Rutherford, acting as an independent broker, had no authority to bind C.I.E. in contract.[3]Washington National *1144 Insurance Company v. Strickland [MS. 84-483, December 20, 1985] (Ala.1985). Therefore, any alleged assurances of coverage which he might have made to Blankenship are not evidence of a contract between MJM and C.I.E., and, furthermore, there is no evidence of any communication between Blankenship and either L.E. Rife or C.I.E.




[1] Although Blankenship alleges in his deposition that Rutherford made certain misrepresentations of coverage prior to the issuance of the policy by C.I.E., MJM cannot recover in fraud based upon those alleged misrepresentations because there is no evidence in the record that Blankenship relied on them to MJM's detriment.
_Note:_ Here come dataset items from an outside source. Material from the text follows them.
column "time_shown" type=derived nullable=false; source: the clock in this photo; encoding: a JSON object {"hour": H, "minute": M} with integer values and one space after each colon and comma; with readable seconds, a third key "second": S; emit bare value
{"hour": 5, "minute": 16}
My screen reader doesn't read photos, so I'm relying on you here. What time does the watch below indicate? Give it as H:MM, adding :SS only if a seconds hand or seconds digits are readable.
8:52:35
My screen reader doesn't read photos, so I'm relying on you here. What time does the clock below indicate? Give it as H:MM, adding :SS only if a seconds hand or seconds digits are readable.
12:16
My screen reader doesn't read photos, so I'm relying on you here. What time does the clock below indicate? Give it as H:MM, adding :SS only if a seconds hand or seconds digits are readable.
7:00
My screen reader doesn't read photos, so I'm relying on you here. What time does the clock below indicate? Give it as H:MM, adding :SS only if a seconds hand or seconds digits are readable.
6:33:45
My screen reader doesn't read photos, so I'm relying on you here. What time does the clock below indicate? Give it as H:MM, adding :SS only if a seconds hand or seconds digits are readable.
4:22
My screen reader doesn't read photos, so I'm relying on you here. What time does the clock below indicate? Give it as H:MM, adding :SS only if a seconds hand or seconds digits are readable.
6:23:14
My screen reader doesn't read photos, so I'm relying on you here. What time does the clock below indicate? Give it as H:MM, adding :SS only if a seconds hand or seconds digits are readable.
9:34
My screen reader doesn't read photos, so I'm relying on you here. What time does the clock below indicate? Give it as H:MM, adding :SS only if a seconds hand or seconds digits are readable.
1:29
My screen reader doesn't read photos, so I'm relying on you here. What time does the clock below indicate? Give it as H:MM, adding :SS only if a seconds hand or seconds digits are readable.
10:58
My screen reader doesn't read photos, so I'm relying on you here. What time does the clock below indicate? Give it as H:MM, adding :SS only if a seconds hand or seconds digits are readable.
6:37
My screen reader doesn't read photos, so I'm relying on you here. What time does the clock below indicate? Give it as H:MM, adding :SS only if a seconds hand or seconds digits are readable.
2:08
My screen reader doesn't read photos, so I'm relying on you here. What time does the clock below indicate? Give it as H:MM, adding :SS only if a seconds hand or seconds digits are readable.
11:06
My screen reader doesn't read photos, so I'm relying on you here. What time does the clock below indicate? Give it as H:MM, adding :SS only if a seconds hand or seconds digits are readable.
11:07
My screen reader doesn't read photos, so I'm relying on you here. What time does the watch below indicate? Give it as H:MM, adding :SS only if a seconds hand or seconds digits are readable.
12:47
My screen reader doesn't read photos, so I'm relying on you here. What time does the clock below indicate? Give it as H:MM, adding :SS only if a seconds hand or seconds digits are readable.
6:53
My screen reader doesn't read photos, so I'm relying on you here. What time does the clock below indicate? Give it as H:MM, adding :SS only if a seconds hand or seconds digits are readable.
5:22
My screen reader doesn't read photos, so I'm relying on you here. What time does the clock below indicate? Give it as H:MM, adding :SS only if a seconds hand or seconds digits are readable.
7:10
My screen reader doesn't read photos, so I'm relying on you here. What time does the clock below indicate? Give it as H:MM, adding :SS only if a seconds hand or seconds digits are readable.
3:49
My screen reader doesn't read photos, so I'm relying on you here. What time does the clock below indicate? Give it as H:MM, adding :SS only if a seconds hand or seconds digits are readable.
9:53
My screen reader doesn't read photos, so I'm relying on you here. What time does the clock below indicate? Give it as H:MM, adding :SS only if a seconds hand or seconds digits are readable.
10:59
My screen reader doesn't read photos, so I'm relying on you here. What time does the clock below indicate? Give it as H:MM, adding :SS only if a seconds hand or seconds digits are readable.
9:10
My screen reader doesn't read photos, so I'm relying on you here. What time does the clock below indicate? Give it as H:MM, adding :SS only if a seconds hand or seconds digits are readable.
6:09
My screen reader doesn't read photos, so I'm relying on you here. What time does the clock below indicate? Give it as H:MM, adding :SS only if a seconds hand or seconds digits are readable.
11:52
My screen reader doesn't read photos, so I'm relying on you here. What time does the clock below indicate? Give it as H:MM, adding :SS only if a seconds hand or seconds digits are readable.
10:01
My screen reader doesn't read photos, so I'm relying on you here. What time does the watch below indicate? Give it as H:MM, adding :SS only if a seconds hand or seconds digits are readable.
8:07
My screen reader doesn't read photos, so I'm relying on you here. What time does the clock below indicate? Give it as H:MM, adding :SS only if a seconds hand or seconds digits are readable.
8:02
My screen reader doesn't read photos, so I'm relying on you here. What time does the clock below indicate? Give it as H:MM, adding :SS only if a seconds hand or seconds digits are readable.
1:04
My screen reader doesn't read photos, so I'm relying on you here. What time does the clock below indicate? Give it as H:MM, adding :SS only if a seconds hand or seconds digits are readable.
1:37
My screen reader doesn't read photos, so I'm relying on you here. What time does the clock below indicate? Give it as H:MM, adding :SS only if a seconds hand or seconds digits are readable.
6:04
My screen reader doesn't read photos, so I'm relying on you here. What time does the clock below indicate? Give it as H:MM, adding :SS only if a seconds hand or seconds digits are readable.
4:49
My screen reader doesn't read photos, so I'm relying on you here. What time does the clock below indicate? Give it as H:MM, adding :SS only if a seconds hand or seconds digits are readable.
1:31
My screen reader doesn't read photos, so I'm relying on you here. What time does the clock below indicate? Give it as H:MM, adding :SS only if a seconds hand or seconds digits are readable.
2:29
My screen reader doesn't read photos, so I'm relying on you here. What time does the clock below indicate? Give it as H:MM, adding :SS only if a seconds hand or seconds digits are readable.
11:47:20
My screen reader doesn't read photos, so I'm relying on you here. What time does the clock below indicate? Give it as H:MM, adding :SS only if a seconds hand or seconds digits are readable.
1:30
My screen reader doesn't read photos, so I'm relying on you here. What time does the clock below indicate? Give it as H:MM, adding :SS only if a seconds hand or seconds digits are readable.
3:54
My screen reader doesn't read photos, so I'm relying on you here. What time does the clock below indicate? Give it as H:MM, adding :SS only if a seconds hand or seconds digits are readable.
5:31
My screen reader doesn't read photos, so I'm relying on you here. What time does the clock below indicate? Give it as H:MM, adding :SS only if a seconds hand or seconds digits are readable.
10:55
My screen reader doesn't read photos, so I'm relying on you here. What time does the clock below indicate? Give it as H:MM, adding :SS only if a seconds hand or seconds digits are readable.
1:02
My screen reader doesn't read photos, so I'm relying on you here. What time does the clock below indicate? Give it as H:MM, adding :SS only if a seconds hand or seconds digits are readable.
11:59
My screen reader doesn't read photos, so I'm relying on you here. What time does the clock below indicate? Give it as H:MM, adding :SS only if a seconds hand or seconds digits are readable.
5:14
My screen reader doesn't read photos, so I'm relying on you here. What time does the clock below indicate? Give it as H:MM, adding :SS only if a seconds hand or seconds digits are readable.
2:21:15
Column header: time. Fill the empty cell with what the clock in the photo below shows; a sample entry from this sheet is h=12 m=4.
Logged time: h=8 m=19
Earnest v. Pritchett-Moore, Inc., supra.

[2] This would preclude any recovery in contract against L.E. Rife and C.I.E. on the part of MJM under any third-party beneficiary theory.

[3] As an independent broker, Rutherford was, in fact, acting as agent for the Garners by soliciting coverage for them. Washington National Insurance Company v. Strickland [MS. 84-483, December 20, 1985] (Ala.1985). Consequently, he cannot be held personally liable for failure to pay on the insurance contract. See Highlands Underwriters Insurance Company v. Eleganté Inns, Inc., 361 So. 2d 1060 (Ala.1978), for a statement of law with regard to the duty that insurance agents or brokers owe to their principals, the insureds.